Brief:
Return, from the listing below, every line that includes "Alimentação".

Data for this task:

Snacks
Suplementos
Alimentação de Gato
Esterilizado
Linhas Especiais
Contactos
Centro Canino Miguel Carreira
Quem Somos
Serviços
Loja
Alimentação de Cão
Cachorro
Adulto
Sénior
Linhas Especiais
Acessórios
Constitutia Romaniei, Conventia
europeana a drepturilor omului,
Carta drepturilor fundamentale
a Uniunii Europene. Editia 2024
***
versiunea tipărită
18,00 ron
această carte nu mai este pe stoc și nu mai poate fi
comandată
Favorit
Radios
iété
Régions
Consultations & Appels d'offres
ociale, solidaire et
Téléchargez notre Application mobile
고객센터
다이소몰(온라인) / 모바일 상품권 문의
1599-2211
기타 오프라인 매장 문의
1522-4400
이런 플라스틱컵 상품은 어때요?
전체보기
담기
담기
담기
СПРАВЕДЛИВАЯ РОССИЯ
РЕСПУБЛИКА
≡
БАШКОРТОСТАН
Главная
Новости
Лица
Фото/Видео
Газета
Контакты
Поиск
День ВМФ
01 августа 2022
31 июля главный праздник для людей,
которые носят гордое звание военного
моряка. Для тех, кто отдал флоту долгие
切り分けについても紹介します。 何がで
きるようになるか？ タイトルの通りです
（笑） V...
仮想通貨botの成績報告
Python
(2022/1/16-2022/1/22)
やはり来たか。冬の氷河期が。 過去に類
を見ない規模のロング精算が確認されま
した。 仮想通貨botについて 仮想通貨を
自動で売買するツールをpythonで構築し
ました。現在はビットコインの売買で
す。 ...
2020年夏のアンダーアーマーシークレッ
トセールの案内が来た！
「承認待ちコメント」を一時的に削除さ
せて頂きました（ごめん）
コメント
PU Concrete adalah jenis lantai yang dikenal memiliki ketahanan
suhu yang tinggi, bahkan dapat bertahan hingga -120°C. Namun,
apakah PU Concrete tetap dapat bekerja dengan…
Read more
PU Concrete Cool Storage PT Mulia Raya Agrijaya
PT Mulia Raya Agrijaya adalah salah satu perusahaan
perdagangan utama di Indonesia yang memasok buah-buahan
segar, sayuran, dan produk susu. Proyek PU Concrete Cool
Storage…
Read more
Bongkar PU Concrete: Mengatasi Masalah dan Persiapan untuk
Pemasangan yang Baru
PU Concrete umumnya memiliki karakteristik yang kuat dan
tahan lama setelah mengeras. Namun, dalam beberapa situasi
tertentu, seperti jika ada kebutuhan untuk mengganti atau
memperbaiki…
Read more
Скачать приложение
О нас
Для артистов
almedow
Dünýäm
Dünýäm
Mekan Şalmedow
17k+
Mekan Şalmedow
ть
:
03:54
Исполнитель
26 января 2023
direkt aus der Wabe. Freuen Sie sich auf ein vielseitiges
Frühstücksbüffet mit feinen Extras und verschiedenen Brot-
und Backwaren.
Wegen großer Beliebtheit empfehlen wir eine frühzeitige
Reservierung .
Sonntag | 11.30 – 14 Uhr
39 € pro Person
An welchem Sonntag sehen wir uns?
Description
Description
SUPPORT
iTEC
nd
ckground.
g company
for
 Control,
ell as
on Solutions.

Written solution:
Alimentação de Gato
Alimentação de Cão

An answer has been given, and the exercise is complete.